U.S. economic growth slowed to 2.3% pace in first quarter
Consumer spending slowed sharply in first three months of the yar
The U.S. economy slowed to a moderate 2.3 per cent annual growth rate in the first quarter as consumer spending turned in the weakest performance in nearly five years. Still, the January-March increase came in better than expected, supporting hopes for a solid rebound for the rest of the year.
The Commerce Department reported Friday that the gain in the gross domestic product, the economy's total output of goods and services, followed a 2.9 per cent rise in the fourth quarter and gains above three per cent in the previous two quarters.
Many economists had forecast that growth would slip below two per cent in the first quarter, reflecting a big pullback by consumers after a torrid pace of spending in the fourth quarter. Recent history has shown a pattern of weakness in the first quarter, reflecting in part seasonal data quirks. Analysts expect growth to surpass three per cent in the current quarter.
Consumer spending, which accounts for 70 per cent of economic activity, decelerated sharply from a four per cent growth rate in the fourth quarter to a 1.1 per cent pace in the first quarter. That was offset somewhat by gains in inventory building by businesses and a lower trade deficit.
Analysts viewed the first quarter slowdown as temporary, with consumers expected to boost their spending amid a low unemployment rate and the initial impact of the $1.5 trillion US in tax cuts that Congress approved in December.
"Apart from a temporary breather in consumer spending and housing markets, the U.S. economy showed good momentum in business spending and exports in Q1, and has every reason to return to a near three per cent rate in coming quarters," said BMO Capital Markets senior economist Sal Guatieri in a note.

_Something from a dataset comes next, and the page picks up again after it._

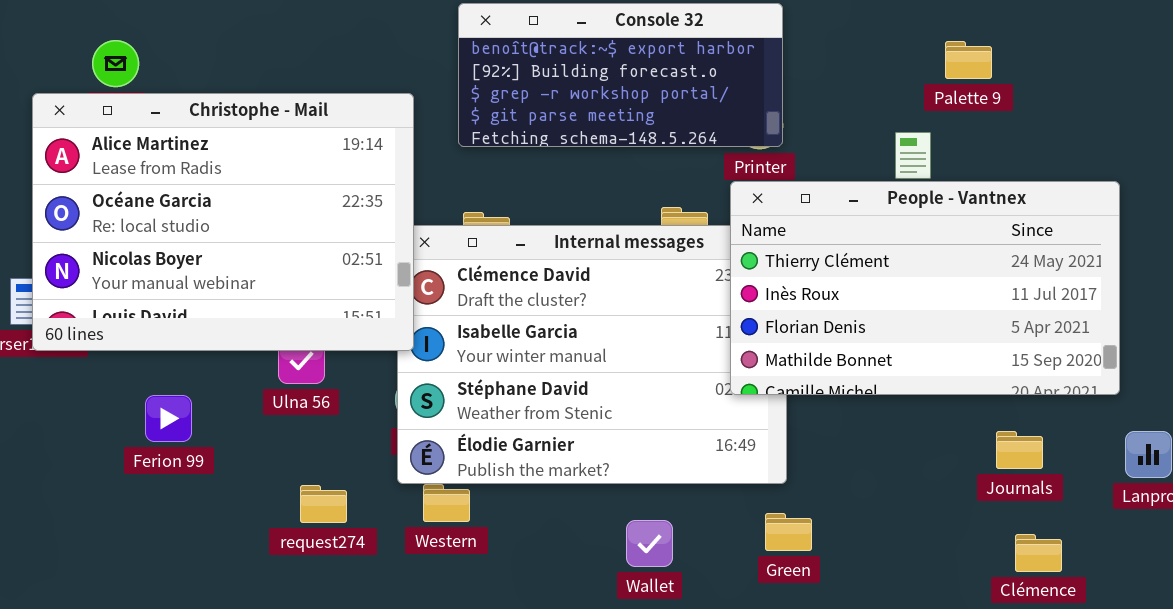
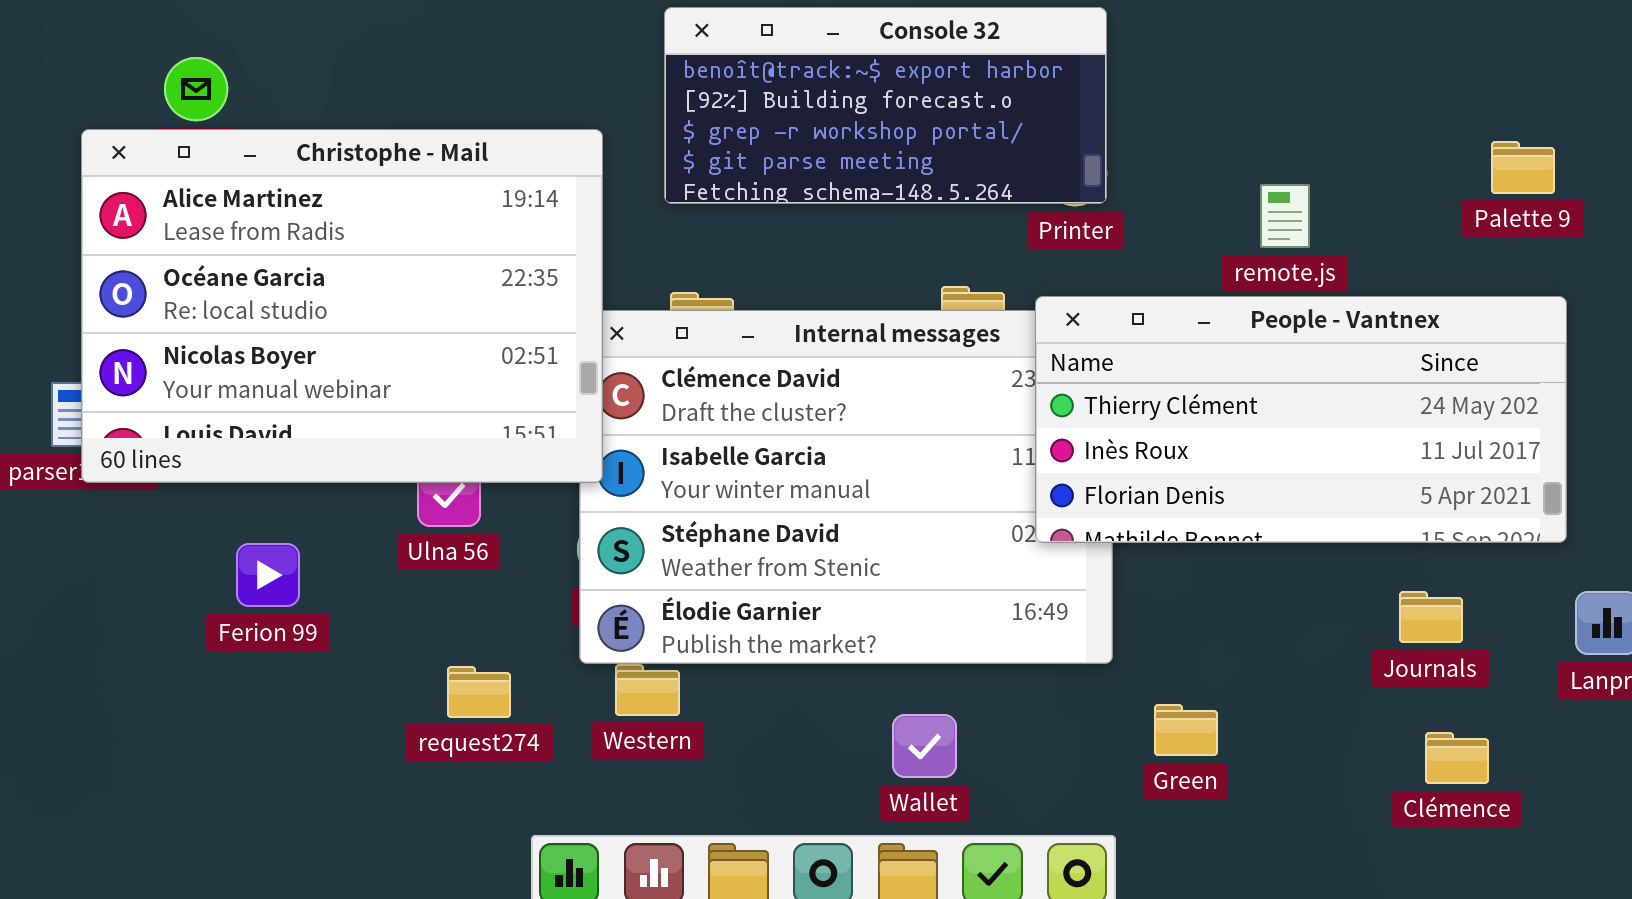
Palette 9: [945,41,992,79] -> [1491,141,1555,194], moved
People - Vantnex: [730,181,1120,395] -> [1035,296,1567,543], resized
Green: [765,513,812,551] -> [1154,704,1218,756], moved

Over the past four quarters, GDP growth has averaged 2.9 per cent, just below the three per cent projection the Trump administration used in its budget for next year.
While the administration expects the economy to grow at rates of three per cent for the rest of this decade, private analysts are less optimistic. They say that growth will be bolstered by the tax cuts and increased government spending for this year and next year. But then they expect growth levels to return to the lacklustre rates of around two per cent as the boost from fiscal stimulus wears off and the economy starts to feel the adverse effects of rising interest rates.
The Federal Reserve is expected to keep lifting its key interest rate to prevent unwanted inflation, and big federal budget deficits are likely to push up government borrowing costs.
"The Fed already knew that the economy had healthy momentum to start 2018, but Q1's better-than expected outturn probably puts some upside risk to their outlook," TD senior economist Leslie Preston said in a commentary.
"Our outlook for two more Fed hikes this year, continues to have more upside than downside risk to it and today's GDP result only shifts those risks very slightly at the margin," Preston wrote.